§ Job item: For this exercise, write out only the lines of the entries below from the one with "Do they have" up to and including the one with "majority , Benavides", exactly as they are. Pictures stay out.
### The data
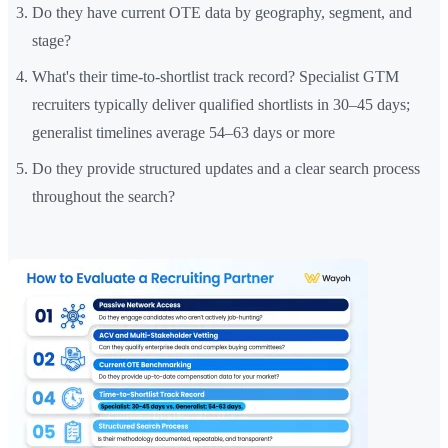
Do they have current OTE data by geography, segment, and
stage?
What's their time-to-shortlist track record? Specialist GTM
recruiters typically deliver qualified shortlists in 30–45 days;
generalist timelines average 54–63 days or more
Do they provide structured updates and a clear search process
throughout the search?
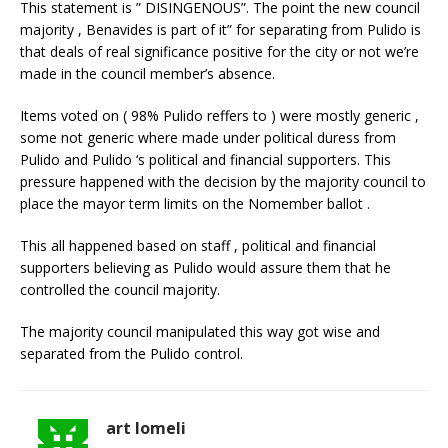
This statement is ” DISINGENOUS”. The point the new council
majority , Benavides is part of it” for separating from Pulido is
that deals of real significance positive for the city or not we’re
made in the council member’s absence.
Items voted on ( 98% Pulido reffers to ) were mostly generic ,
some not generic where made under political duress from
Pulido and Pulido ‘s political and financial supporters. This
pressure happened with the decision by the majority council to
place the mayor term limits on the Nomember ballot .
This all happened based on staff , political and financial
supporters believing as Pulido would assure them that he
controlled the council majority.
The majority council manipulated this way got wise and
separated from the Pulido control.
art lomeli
######
### The data
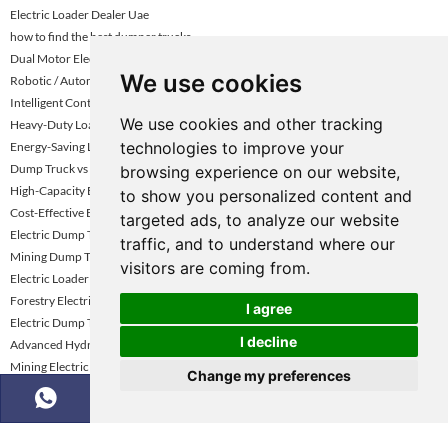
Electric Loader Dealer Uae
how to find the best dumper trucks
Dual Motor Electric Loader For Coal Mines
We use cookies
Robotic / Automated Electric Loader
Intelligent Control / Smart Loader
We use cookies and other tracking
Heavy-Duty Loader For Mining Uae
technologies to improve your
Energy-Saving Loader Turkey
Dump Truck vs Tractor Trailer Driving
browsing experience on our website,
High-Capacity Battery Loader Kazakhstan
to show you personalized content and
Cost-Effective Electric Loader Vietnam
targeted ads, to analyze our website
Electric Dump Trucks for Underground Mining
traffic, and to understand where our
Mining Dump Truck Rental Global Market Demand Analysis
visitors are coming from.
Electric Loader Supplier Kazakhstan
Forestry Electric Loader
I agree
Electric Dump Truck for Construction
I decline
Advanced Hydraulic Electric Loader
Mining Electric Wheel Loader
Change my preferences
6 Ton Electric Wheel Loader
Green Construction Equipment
######
§ Result of this task:
Do they have current OTE data by geography, segment, and
stage?
What's their time-to-shortlist track record? Specialist GTM
recruiters typically deliver qualified shortlists in 30–45 days;
generalist timelines average 54–63 days or more
Do they provide structured updates and a clear search process
throughout the search?
This statement is ” DISINGENOUS”. The point the new council
majority , Benavides is part of it” for separating from Pulido is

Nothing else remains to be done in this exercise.